Angels, private equity firms, venture capitalists and mutual funds all evaluate investments based on some criteria.
From brilliant-insight baby to billion-dollar behemoth, investors will evaluate every stage of a company’s growth differently.
Focus on these four topics when you pitch your company for funding:
Sustainably different strategy
Demonstrate what’s special and unique about your company and how you’ll sustain that strong position.
How fresh, different and unique is your customer solution? Are your algorithms good enough to offer super swift service or are your costs structurally low?
You need to be able to demonstrate you have something different from the pack, and also be able to prove that it is your customers’ pain points.
It is advisable you think of complex logistics or high-volume selling businesses. Be sure you have a track record that backs up your pitch if execution is your pitch for why you’re different.
Right team for this endeavor
For early-stage companies, the investor considers how strong and efficient the team is. It is the most important aspect for at the beginning stage as your market and product may not exist yet.
So the investor evaluates what unique combination of skills and experiences your team possesses. What makes your leaders the potential winners?
As your business starts to scale, your execution will demonstrate why you’re a good fit for the job.
Business model
A valuable business is ultimately rated by Money — profits and cash flow. Your company may become strategically valuable on your way to profitability, and you might be acquired early when public investors sense you will soon become profitable.
You have to show how your business model will be profitable. You need to look at and understand the margin structure of similar companies and show how you will compare to them when placed side by side.
Investors focus on the financials of later-stage companies. Your financials might be screened almost exclusively by public investors, looking for profit growth and expanding margins.

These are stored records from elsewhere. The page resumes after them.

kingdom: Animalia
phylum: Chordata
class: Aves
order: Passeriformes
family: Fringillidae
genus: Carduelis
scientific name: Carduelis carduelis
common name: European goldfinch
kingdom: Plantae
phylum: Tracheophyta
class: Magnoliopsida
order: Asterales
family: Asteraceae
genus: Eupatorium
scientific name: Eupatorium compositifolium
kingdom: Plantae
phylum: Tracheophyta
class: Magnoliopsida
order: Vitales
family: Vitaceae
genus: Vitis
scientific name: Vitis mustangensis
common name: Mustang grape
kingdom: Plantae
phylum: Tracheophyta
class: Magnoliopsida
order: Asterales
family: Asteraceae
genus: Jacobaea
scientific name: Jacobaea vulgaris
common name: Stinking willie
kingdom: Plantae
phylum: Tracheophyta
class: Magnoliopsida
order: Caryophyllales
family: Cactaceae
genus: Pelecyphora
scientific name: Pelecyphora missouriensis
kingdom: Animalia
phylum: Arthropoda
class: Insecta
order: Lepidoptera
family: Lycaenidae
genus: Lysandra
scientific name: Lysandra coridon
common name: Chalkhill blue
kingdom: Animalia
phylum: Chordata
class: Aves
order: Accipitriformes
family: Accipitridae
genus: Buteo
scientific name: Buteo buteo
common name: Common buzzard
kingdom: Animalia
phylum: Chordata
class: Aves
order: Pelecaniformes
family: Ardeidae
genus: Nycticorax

This is different for younger companies as the target model and cash needed to break even are the foremost concerns.
Market size
Investors want to be sure your company has enough room for growth. There’s a popular lesson that reads — “You can’t make a big company in a small market.” It is important to focus on the total addressable market rather than trying to create one. Markets are sized as “bottoms up” and “tops down.” Give both methods a shot to know if assumptions are reasonable.